Significant technical expertise goes into developing and making 3D printers, as well as the designs available to people online. There are still imperfections in the processes and they will be overcome, but there are limitations to what 3D printers can achieve. Casual users have to be able to overcome the barrier of the knowledge deficit, which imposes a limit to extensive use of 3D printers casually.

The existing hobbyist-friendly additive prototyping methods tend to produce parts from a very narrow choice of materials, all of which exhibit fairly poor mechanical characteristics; there are no signs that this will change in the coming years. With CNC mills, the situation is much better – but some of the essential materials remain difficult or expensive to process (for example, most rubbers don’t machine particularly well).

Material limitations are another concern.

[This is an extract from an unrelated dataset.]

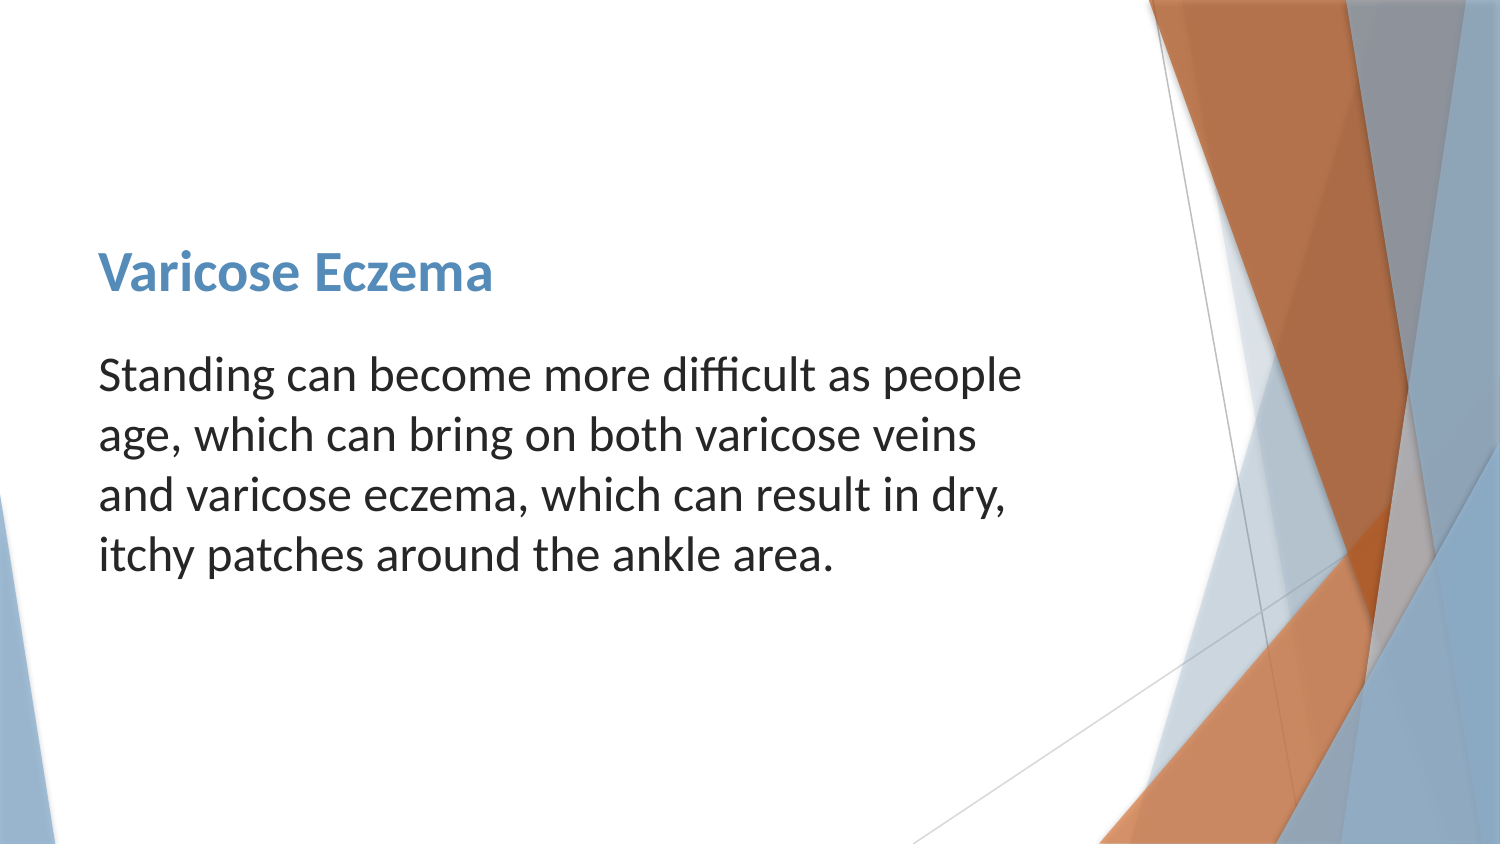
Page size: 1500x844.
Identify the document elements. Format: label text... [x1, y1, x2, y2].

list Standing can become more difficult as people age, which can bring on both varicose veins and varicose eczema, which can result in dry, itchy patches around the ankle area. [83, 334, 1046, 635]
title Varicose Eczema [83, 226, 1141, 313]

Currently, 3D printers are optimised to use a single material, usually a plastic. Most objects are made from multiple materials. An inability to print electronic circuits and their casings together is a major drawback.

There are many objects, such as firearms, that you could make with a 3D printer, but shouldn’t or wouldn’t—and not just because of legal issues. Gun mechanisms aren’t easily produced by 3D printers and will be sub-par due to the material and construction limitations. This extends to other products as well. Capability does not indicate intent.

3D printing as it currently is will not be changing manufacturing but will complement it. It serves as as way to customise designs and enhances the design work process and prototyping process, but does not fundamentally affect manufacturing workflows. While further development of the technology can change that, this is yet to be seen.

Most overhype of 3D printing comes from misunderstanding what a 3D printer is. Different machines do different things, with different goals and materials in mind, whether it is printing key chains and phone casings or printing out blood vessels and organs. And these are evolving separately. The fact that a single expensive, highly specialised machine can print bicycles from nylon or carbon fiber filament does not mean all printers can do this.

3D printers are popularly perceived as tools enabling users to directly manufacture virtually any product. This belief is misguided. Both 3D printing and CNC machining processes tend to be more useful in producing tooling patterns – shapes that serve as input to more specialized manufacturing processes. Rather than a standalone fabricator platform, they serve as part of a manufacturing workflow in manufacturing a larger object.